As a seven-year-old: 1903-04
| Result | Date | Race | Venue | Distance | Weight(St) | Time | Jockey | Winner/2nd |
| 2nd | 12 Sep 1903 | Spring Stakes | Randwick | 12f | 9.1 | 2:36.2 | Fred Dunn | Cruciform 1st |
| 3rd | 16 Sep 1903 | Craven Plate | Randwick | 10f | 8.1 | 2:02.7 | Fred Dunn | Cruciform 1st |
| 2nd | 19 Sep 1903 | Randwick Plate | Randwick | 2m 2f | 9.3 | 4:17.5 | Fred Dunn | Lord Cardigan 1st |
| 1st | 3 Oct 1903 | October Stakes | Flemington | 10f | 9.6 | 2:10.0 | Fred Dunn | Hauturier 2nd |
| unpl | 10 Oct 1903 | Caulfield Stakes | Caulfield | 9f | 8.1 | 1:56.7 | Fred Dunn | Abundance 1st |
| 1st | 14 Oct 1903 | Eclipse Stakes | Caulfield | 11f | 8.1 | 2:24.0 | Fred Dunn | Hauturier 2nd |
| 1st | 31 Oct 1903 | Melbourne Stakes | Flemington | 10f | 8.1 | 2:09.0 | Fred Dunn | Lord Cardigan 2nd |
| 2nd | 3 Nov 1903 | Melbourne Cup | Flemington | 2m | 10.0 | 3:29.2 | Fred Dunn | Lord Cardigan 1st |

==Stud record==
After finishing racing and going to stud, Wakeful produced ten foals including the 1918 Melbourne Cup winner Night Watch.
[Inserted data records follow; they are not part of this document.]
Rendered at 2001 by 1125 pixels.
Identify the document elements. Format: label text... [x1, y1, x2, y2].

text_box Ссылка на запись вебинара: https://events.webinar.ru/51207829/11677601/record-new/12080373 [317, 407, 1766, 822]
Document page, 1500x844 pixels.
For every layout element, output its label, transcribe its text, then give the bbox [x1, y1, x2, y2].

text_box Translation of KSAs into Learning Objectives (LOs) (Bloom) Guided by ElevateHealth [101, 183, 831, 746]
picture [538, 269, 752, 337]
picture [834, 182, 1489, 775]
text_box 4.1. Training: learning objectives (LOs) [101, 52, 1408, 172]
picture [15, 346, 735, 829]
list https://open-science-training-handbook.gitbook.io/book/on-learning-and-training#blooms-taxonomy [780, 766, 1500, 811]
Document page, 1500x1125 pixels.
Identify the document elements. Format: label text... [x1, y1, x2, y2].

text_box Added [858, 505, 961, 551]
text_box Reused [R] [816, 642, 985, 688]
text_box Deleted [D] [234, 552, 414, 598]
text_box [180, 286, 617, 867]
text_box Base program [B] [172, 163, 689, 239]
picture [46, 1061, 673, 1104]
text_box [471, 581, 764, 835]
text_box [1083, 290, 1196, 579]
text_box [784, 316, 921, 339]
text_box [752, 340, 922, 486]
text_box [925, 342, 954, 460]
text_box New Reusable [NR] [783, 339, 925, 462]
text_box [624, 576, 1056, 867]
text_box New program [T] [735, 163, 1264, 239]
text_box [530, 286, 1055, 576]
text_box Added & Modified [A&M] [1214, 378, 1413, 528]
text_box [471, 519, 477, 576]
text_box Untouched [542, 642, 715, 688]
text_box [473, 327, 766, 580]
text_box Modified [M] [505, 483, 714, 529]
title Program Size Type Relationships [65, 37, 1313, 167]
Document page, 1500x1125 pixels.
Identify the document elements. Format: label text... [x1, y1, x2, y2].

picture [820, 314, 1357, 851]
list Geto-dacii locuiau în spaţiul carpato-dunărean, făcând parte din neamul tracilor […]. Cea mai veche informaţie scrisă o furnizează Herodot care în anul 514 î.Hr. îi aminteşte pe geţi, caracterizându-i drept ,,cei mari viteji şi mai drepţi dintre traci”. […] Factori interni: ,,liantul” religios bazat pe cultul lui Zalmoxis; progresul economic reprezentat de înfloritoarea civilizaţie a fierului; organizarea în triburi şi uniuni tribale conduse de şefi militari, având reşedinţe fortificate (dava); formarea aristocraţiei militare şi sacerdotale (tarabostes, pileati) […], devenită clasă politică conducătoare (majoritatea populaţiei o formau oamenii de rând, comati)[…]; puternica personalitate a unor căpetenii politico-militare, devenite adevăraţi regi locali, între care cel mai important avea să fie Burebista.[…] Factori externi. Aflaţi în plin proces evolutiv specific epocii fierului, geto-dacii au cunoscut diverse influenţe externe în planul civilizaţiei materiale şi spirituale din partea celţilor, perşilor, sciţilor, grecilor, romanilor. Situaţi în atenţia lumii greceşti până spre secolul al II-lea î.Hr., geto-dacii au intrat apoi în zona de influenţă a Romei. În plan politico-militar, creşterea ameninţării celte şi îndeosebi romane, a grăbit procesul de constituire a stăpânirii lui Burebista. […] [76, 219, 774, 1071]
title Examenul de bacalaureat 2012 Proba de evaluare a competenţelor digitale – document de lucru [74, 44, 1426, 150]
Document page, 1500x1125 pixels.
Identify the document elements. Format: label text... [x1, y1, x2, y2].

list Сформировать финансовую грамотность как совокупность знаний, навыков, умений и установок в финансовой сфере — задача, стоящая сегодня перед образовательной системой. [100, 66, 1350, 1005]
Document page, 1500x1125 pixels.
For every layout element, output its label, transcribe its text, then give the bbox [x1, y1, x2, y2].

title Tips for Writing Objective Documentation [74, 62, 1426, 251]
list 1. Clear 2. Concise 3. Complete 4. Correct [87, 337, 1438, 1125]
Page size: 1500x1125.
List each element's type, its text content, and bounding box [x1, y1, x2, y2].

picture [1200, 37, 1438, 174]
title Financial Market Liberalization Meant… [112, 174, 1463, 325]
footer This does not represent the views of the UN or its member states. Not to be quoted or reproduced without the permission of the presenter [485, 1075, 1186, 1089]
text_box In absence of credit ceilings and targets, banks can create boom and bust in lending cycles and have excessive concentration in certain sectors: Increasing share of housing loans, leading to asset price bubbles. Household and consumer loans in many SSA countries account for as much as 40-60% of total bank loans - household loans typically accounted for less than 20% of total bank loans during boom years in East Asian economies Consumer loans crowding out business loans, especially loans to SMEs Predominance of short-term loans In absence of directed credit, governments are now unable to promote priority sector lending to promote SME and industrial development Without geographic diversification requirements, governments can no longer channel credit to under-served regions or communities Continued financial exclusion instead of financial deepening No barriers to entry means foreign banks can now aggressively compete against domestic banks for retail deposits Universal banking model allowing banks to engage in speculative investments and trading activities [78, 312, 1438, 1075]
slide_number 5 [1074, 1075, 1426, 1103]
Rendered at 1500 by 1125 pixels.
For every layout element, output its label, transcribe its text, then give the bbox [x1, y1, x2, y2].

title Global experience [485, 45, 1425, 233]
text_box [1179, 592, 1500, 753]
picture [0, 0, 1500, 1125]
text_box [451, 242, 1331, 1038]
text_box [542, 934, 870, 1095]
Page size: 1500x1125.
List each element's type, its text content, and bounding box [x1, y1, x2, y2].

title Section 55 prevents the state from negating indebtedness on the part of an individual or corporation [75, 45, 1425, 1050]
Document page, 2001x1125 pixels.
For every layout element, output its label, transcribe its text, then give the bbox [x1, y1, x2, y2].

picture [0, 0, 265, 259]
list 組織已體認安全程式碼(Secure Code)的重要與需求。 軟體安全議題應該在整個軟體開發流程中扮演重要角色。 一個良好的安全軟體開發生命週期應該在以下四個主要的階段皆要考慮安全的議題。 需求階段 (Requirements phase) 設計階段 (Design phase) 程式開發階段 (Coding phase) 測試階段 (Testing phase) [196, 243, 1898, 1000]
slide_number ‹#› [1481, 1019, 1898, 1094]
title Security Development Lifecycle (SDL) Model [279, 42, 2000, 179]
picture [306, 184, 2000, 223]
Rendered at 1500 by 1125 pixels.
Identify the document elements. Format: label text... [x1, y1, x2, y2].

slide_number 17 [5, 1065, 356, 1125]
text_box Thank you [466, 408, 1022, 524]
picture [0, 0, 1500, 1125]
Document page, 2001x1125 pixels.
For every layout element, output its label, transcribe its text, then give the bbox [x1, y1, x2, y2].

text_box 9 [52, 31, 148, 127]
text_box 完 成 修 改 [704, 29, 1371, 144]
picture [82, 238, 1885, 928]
Some of her other colts were Blairgour (1907) and Baverstock (1911).

==Honours==
The Wakeful Stakes is a Group 2 race named in her honour, in which 13 fillies have gone on to win the Oaks. In 2002 Wakeful was inducted into the Australian Racing Hall of Fame.